The only solution, short of cutting spending, which is anathema to the liberal Democrats, is to borrow, print and tax.  Borrowing, at the rate we are currently, runs the risk of our lenders drying up and interest rates skyrocketing.  Printing money runs the risk of hyper-inflation, the silent tax.  You all know the job-killing effects of taxes.  Look for the VAT soon.


Excerpt:
Arnella Sims has seen a lot in her 34 years as a Los Angeles County court reporter, but nothing like this.

Case files piling up by the thousands, phones ringing off the hook, forced midweek courthouse closings and occasional brawls as frustrated citizens queue for hours to pay parking fines.

“People think we’re becoming a Third World country,” said Ms. Sims, 55. “They don’t understand.”

It’s a story that’s being repeated all across California – and throughout the United States – as cash-strapped state and local governments grapple with collapsed tax revenues and swelling budget gaps. Mass layoffs, slashed health and welfare services, closed parks, crumbling superhighways and ever-larger public school class sizes are all part of the new normal.

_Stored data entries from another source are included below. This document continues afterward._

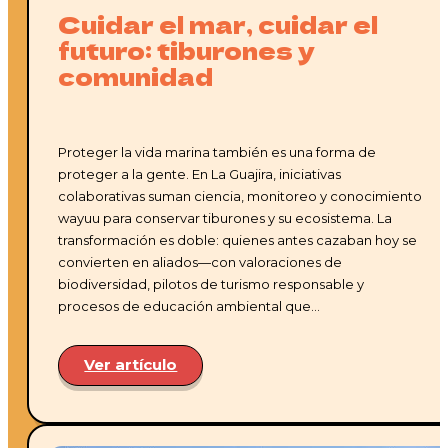
Cuidar el mar, cuidar el
futuro: tiburones y
comunidad
Proteger la vida marina también es una forma de
proteger a la gente. En La Guajira, iniciativas
colaborativas suman ciencia, monitoreo y conocimiento
wayuu para conservar tiburones y su ecosistema. La
transformación es doble: quienes antes cazaban hoy se
convierten en aliados—con valoraciones de
biodiversidad, pilotos de turismo responsable y
procesos de educación ambiental que…
Ver artículo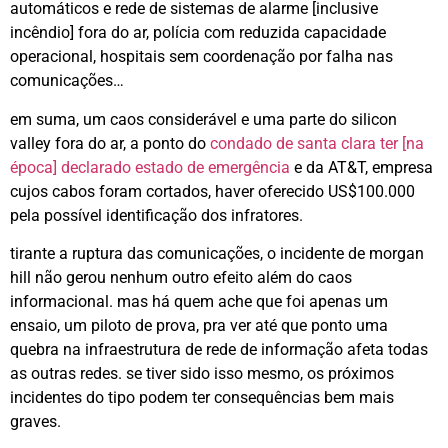
automáticos e rede de sistemas de alarme [inclusive
incêndio] fora do ar, polícia com reduzida capacidade
operacional, hospitais sem coordenação por falha nas
comunicações…
em suma, um caos considerável e uma parte do silicon
valley fora do ar, a ponto do
condado de santa clara ter [na
época] declarado estado de emergência
e da AT&T, empresa
cujos cabos foram cortados, haver oferecido US$100.000
pela possível identificação dos infratores.
tirante a ruptura das comunicações, o incidente de morgan
hill não gerou nenhum outro efeito além do caos
informacional. mas há quem ache que foi apenas um
ensaio, um piloto de prova, pra ver até que ponto uma
quebra na infraestrutura de rede de informação afeta todas
as outras redes. se tiver sido isso mesmo, os próximos
incidentes do tipo podem ter consequências bem mais
graves.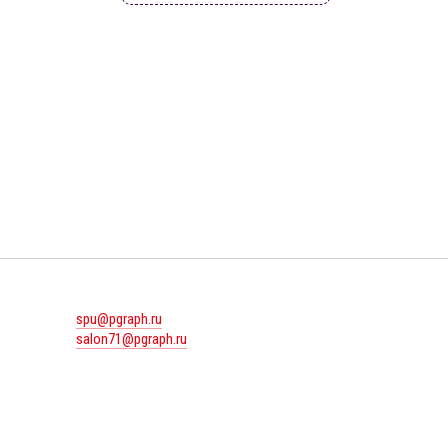
spu@pgraph.ru
salon71@pgraph.ru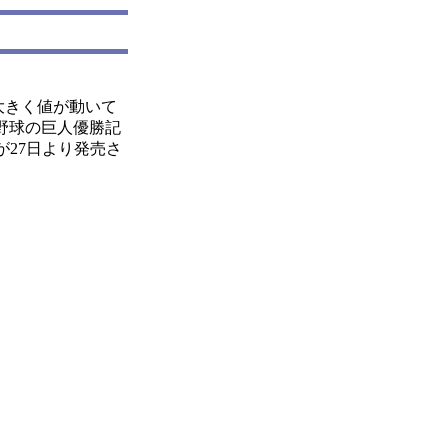
と大きく値が動いて
野球の巨人優勝記
が27日より発売さ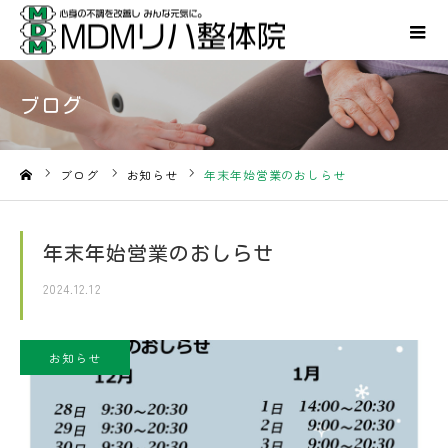
ブログ
ブログ
お知らせ
年末年始営業のおしらせ
ホーム
年末年始営業のおしらせ
2024.12.12
お知らせ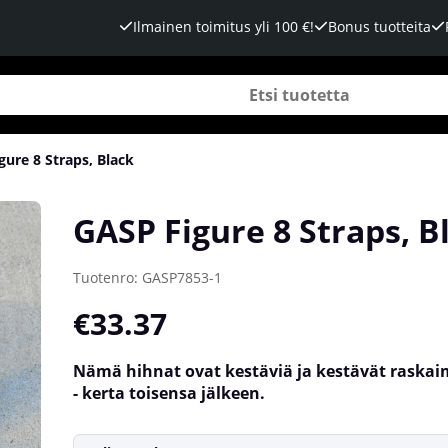
Ilmainen toimitus yli 100 €!
Bonus tuotteita
gure 8 Straps, Black
GASP Figure 8 Straps, B
Tuotenro:
GASP7853-1
€33.37
Nämä hihnat ovat kestäviä ja kestävät raska
- kerta toisensa jälkeen.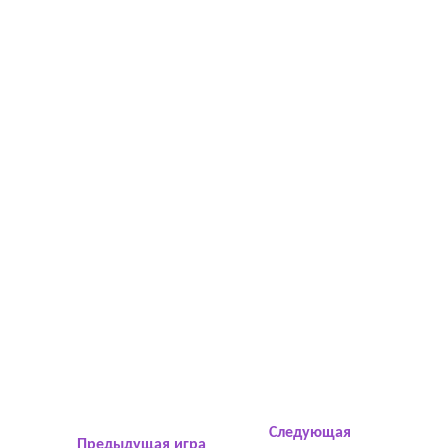
Следующая
Предыдущая игра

California’s fiscal hole is now so large that the state would have to liberate 168,000 prison inmates and permanently shutter 240 university and community college campuses to balance its budget in the fiscal year that begins July 1.

Think of California as Greece on the Pacific: bankrupt and desperately needing a bailout.


“We have to get some federal money,” argued Ms. Ross of the California Budget Project. “The impact [of the Schwarzenegger budget] would be enough to slow down the U.S. economy. It would be bad for the U.S. and, arguably, bad for the world to do the shock therapy approach.”

And California isn’t alone in angling for a bailout. U.S. states are facing shortfalls totalling nearly $300-billion in 2010 and 2011; they also must wrestle with hundreds of billions more in unfunded pension obligations to their workers. “There are a few Greek crises brewing among the United States of America,” said economist Ed Yardeni of Yardeni Research Inc.

The task is made all the more difficult because California and virtually all other states are barred by legislation from running operating deficits, forcing them to balance their budgets annually by slashing spending, raising taxes or both. Typically, states can only borrow short-term funds, or for capital projects.

Billionaire Warren Buffett, who advised U.S. President Barack Obama during his White House run, suggested recently that a Washington bailout of California and other troubled states is inevitable. How, he wondered, can Washington deny California after saying yes to General Motors, AIG and dozens of banks.

“I don’t know how you would tell a state you’re going to stiff-arm them with all the bailouts of corporations,” Mr. Buffett said.